Is he the saviour or just another very naughty boy?

Tuesday’s defeat to Southend in the Johnstone’s Paint Trophy saw the end of a surprisngly glorious run in a particularly inglorious competition. Where one thing ends, another starts as Tyrone Marsh marked his much anticipated debut with a goal and a pretty good shift. The start of something beautiful? Perhaps.  

When I was growing up, based on very limited information available to me, I assumed that certain things were given. I assumed that all teams were on a trajectory that would eventually lead them to glory in a Wembley final. I had three reference points for this; I supported Ipswich Town when Bobby Robson took them to the FA Cup and UEFA Cup, I supported Oxford United as Jim Smith took them to the top flight before handing the reigns to Maurice Evans and onto Wembley, and I read about Roy Race and Melchester Rovers, and their relentless pursuit of glory.

I also believed that every team had a star striker; Roy Race, Paul Mariner, John Aldridge, Dean Saunders. And I believed that every team had a homegrown hero.

First, there was Andy Thomas and Kevin Brock, then Joey Beauchamp, Chris Allen, Paul Powell, Chris Hackett, Sam Ricketts, Dean Whitehead; a procession of homegrown success stories spanning a couple of decades. But there was a barely perceptible trend; whilst not wholly linear, each batch of homegrown stars was slightly less able than the previous set. For every Joey Beauchamp, there was an increasing number of Mark Druce’s. As you get older, there’s the horrible moment you begin to realise that the conveyor belt of homegrown success is beginning to pump out a load of poop.

You begin to realise, these players are like fattening cattle, they’re really only being prepared for sale. But in a sense, that was OK because selling on players you’ve seen grow up has its own satisfaction. Especially when they’re being fattened at somewhere like Oxford, because its not so galling to see them disappear off to the top flight. Slowly, though, they’re not being picked up by top flight teams, but by teams at the same level as you, then teams lower than you, then local park teams.

There were people like Simon Weatherstone, who scored a hat-trick in the reserves against Arsenal, and Simon Marsh whose solid performances lead him to England Under-21 status and pretty much anyone Mike Ford decided to play when he was caretaker manager. As we entered the Conference, there were people like James Clarke and Alex Fisher. And Aaron Woodley, who for at least one Radio Oxford preview show was being rushed into first team action in order to boost his transfer price.

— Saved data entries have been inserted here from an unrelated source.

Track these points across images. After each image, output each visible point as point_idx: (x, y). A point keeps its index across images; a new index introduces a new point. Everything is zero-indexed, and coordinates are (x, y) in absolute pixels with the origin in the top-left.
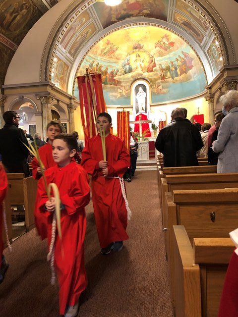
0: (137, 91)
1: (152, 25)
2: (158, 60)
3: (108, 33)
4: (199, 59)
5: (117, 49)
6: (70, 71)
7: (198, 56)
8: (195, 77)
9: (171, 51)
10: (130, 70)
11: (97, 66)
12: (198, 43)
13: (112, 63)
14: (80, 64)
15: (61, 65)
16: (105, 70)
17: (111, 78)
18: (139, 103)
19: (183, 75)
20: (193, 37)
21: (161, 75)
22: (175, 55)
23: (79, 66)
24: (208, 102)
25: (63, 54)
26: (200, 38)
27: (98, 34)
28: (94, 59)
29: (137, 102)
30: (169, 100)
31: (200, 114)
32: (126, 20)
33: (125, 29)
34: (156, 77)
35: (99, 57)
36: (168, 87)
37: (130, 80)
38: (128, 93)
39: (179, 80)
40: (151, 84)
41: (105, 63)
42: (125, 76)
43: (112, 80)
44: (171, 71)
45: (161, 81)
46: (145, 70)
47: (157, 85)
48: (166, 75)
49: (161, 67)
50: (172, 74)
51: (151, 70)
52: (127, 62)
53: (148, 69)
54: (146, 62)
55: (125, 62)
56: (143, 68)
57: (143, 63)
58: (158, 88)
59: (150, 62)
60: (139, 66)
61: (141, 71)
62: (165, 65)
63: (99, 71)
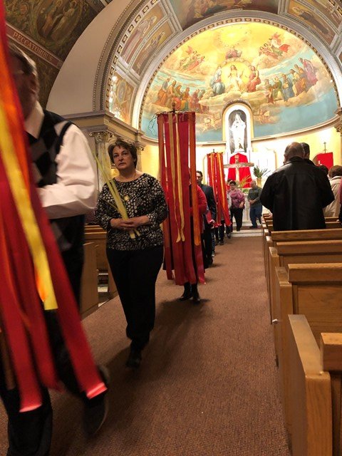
0: (232, 119)
1: (255, 20)
2: (263, 73)
3: (190, 36)
4: (327, 68)
5: (202, 60)
6: (136, 94)
7: (325, 63)
8: (319, 96)
9: (283, 59)
10: (222, 90)
11: (174, 85)
12: (325, 45)
13: (195, 80)
14: (150, 84)
15: (122, 86)
16: (185, 90)
17: (193, 102)
18: (234, 138)
19: (301, 95)
20: (317, 36)
21: (268, 96)
22: (289, 63)
23: (148, 87)
24: (339, 133)
25: (125, 70)
26: (328, 37)
27: (175, 39)
28: (169, 75)
29: (232, 137)
30: (280, 132)
31: (328, 151)
32: (216, 15)
33: (214, 28)
34: (261, 99)
35: (177, 72)
36: (278, 113)
37: (222, 104)
38: (218, 123)
39: (295, 102)
40: (253, 109)
41: (185, 82)
42: (214, 99)
43: (195, 105)
44: (283, 88)
45: (267, 104)
46: (244, 89)
47: (262, 110)
48: (275, 95)
49: (269, 83)
50: (285, 94)
51: (252, 88)
52: (217, 78)
53: (249, 87)
54: (246, 76)
55: (214, 78)
56: (241, 87)
57: (241, 78)
58: (263, 114)
59: (252, 76)
60: (235, 84)
61: (238, 90)
62: (274, 80)
63: (176, 92)
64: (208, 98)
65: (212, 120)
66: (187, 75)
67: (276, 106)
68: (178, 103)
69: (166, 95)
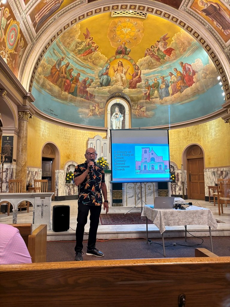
2: (145, 73)
10: (108, 83)
11: (67, 66)
13: (86, 67)
16: (76, 75)
21: (146, 94)
22: (170, 67)
34: (140, 96)
36: (153, 109)
37: (106, 95)
38: (102, 112)
39: (169, 101)
40: (132, 103)
41: (77, 66)
42: (100, 89)
43: (84, 91)
44: (160, 88)
45: (144, 101)
46: (126, 85)
47: (139, 105)
48: (152, 94)
49: (148, 83)
50: (161, 93)
51: (133, 86)
52: (105, 70)
53: (130, 84)
54: (130, 74)
55: (103, 70)
56: (124, 83)
57: (125, 75)
58: (140, 109)
59: (135, 75)
60: (119, 79)
61: (121, 85)
62: (153, 80)
63: (68, 74)
64: (95, 88)
65: (96, 107)
66: (80, 60)
67: (152, 103)
68: (68, 85)
69: (59, 73)
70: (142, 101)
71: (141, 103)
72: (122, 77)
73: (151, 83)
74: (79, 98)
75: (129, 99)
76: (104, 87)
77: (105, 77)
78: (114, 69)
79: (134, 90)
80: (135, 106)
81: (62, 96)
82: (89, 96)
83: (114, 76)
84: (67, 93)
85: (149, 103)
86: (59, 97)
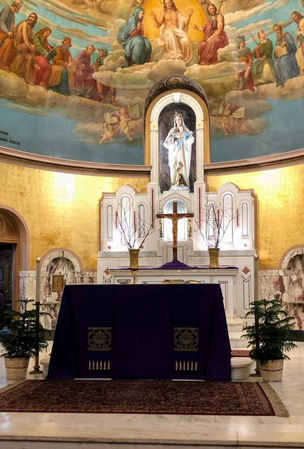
2: (233, 22)
10: (146, 55)
11: (32, 23)
13: (83, 22)
21: (242, 74)
34: (226, 80)
36: (263, 113)
37: (144, 86)
38: (136, 127)
39: (300, 88)
40: (210, 101)
41: (59, 21)
42: (128, 72)
43: (86, 81)
44: (276, 57)
45: (240, 92)
46: (191, 57)
47: (229, 105)
48: (257, 73)
49: (244, 46)
50: (279, 69)
51: (210, 56)
52: (133, 25)
53: (202, 53)
54: (196, 28)
55: (127, 24)
56: (185, 50)
57: (186, 31)
58: (231, 114)
59: (209, 28)
60: (172, 44)
61: (179, 58)
62: (256, 37)
63: (39, 43)
64: (114, 70)
65: (122, 117)
66: (65, 6)
67: (260, 98)
68: (43, 69)
69: (13, 43)
70: (234, 93)
71: (232, 99)
72: (178, 38)
73: (251, 44)
74: (74, 99)
75: (203, 92)
76: (137, 67)
77: (136, 41)
78: (156, 19)
79: (211, 66)
80: (218, 107)
81: (28, 96)
82: (100, 91)
83: (159, 37)
84: (41, 89)
85: (251, 96)
86: (20, 98)
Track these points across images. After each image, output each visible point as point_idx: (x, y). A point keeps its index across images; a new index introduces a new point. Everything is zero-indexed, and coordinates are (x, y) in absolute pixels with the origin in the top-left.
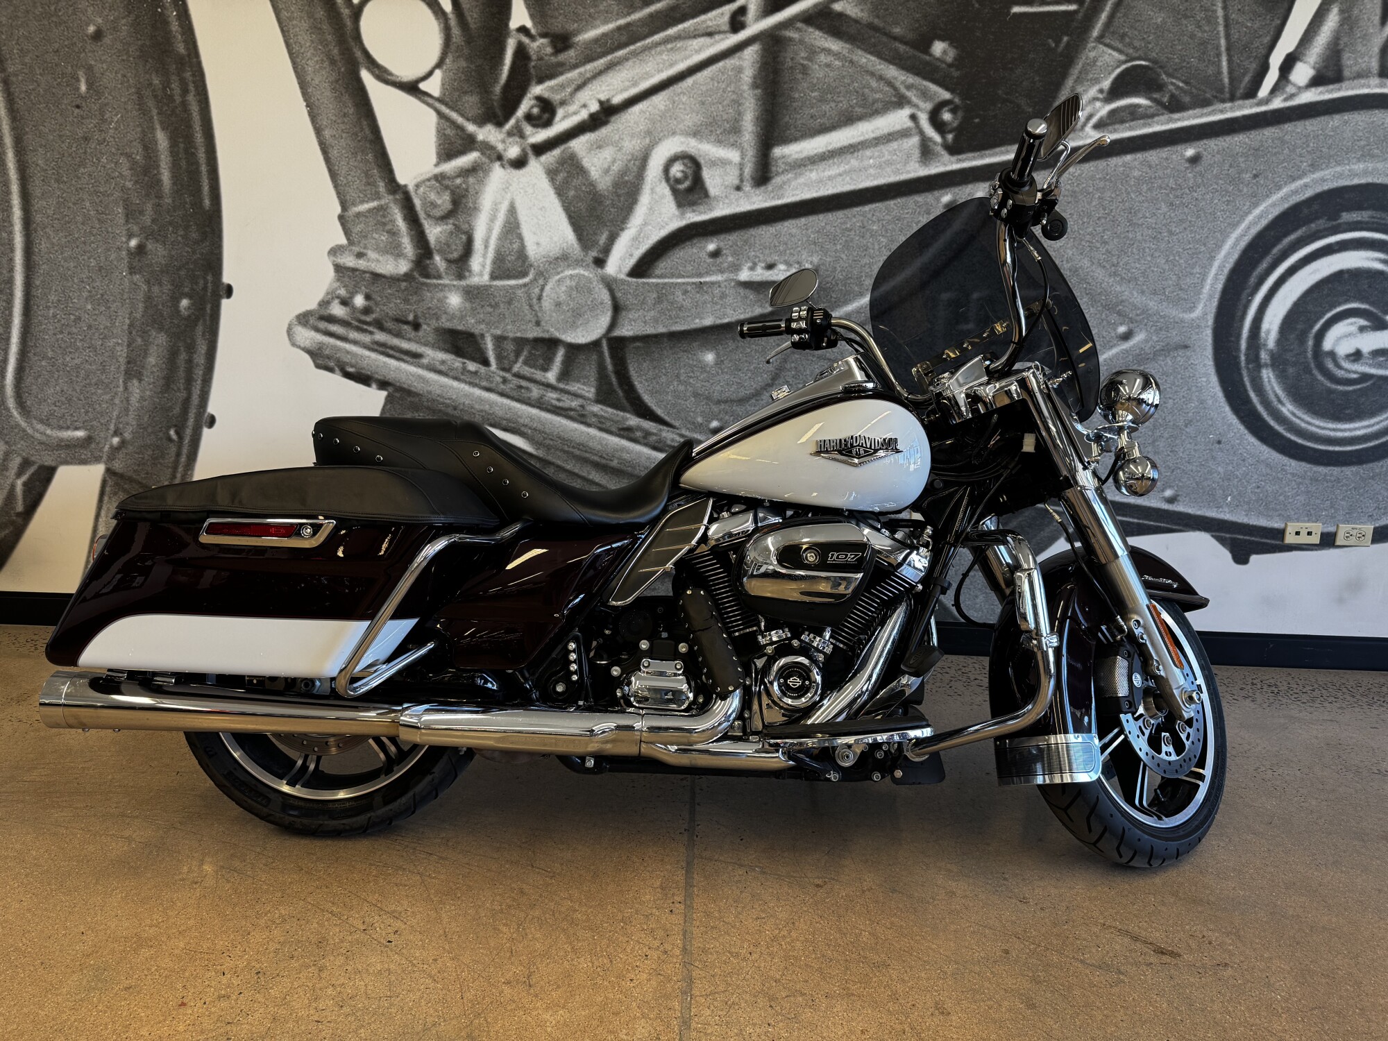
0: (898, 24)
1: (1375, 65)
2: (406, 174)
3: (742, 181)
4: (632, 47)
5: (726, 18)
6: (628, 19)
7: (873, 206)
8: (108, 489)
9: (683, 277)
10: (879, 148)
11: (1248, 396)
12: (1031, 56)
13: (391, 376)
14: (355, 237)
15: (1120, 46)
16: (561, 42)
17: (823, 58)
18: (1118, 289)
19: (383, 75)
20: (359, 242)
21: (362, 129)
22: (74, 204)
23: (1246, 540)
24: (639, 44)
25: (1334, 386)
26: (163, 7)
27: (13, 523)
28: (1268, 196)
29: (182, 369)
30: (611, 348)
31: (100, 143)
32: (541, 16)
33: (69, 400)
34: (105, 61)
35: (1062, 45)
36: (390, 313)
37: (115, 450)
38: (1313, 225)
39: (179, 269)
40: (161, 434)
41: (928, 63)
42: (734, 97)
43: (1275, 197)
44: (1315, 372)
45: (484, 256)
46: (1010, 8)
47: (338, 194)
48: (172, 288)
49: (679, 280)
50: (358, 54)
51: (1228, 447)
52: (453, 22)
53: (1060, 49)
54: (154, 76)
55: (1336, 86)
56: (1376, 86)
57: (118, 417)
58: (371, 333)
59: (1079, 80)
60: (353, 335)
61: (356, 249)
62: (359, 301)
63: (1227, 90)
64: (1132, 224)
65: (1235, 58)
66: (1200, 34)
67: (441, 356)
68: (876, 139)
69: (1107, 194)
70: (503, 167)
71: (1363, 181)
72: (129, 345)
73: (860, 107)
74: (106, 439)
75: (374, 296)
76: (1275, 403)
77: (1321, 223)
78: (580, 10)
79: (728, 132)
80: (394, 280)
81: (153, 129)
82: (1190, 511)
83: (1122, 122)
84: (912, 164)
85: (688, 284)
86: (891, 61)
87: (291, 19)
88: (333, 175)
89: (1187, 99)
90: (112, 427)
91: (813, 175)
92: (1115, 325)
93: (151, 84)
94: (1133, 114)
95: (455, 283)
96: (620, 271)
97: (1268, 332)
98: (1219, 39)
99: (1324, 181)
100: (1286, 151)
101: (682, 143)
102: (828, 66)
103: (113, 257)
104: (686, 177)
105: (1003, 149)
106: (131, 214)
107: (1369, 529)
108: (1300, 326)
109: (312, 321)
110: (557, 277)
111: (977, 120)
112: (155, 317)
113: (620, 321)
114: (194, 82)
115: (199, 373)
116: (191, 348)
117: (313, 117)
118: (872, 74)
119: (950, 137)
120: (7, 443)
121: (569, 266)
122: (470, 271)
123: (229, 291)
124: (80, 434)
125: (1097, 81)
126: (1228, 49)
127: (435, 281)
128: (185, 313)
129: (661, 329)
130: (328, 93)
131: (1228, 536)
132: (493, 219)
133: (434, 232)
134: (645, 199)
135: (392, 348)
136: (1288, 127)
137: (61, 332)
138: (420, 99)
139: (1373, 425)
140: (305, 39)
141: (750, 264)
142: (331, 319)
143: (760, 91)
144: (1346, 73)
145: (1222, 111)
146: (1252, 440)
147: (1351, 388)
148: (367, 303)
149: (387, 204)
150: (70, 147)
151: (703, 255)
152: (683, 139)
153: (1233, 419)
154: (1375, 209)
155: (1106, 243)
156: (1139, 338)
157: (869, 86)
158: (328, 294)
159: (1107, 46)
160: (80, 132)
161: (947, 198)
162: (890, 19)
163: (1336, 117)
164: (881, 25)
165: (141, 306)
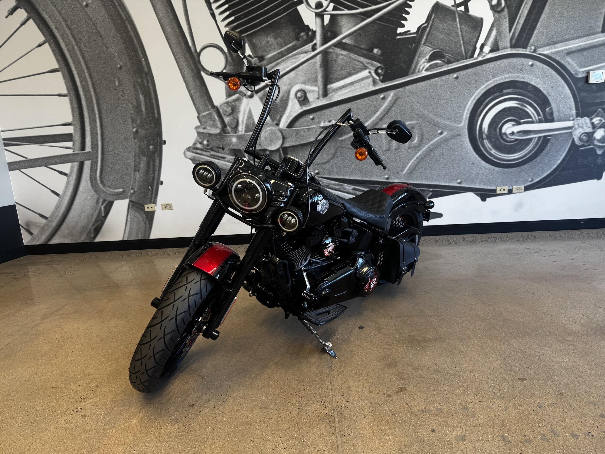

We love home grown stars; they are us. Fitter, faster, better looking, more skilful versions of ourselves. But most importantly, they live near us. OK, so they might actually be the sort of people in low cut t-shirts, earrings, Ugg boots and sculptured hair that you want to kick in the bollocks. But when they’ve been been defiled of all this frippery and put into a yellow shirt, they look like an innocent new born. We want them to succeed like they’re our children.

We like to believe their strengths are infinite, their weaknesses don’t exist. In recent weeks there has been a big call for Tyrone Marsh to start. Most people had never seen him play at all, and only the 118 that went to Plymouth in the JPT had seen him in the first team. But some simply knew he was the saviour.

The consensus seems to be that Wilder needed to play Marsh; ignoring that our frailties were principally at the back.

Statistically speaking, if you label enough people the saviour, one should turn out to be exactly that. There was palpable excitement that he was picked to start against Southend. Every ball placed in front of him was greeted with near hysteria; “GO ON TY”.

Whether Marsh turns out to be a Beauchamp or a Mark Druce time will tell. But he didn’t look out of his depth, in fact he physcially he looked the part and got himself into good positions, had a decent number of chances and scored a good goal.

It was a refreshing debut in a refreshing game; the crowd was surprisingly sparse; the JPT isn’t exactly the most exciting competition, but a semi-final of any competition which ends up at Wembley has got to be worth a punt. We can all debate endlessly the importance of the JPT, but this season has been great. Those who didn’t come missed perhaps the best game we’ve had at the Kassam since Swindon in the, um, JPT.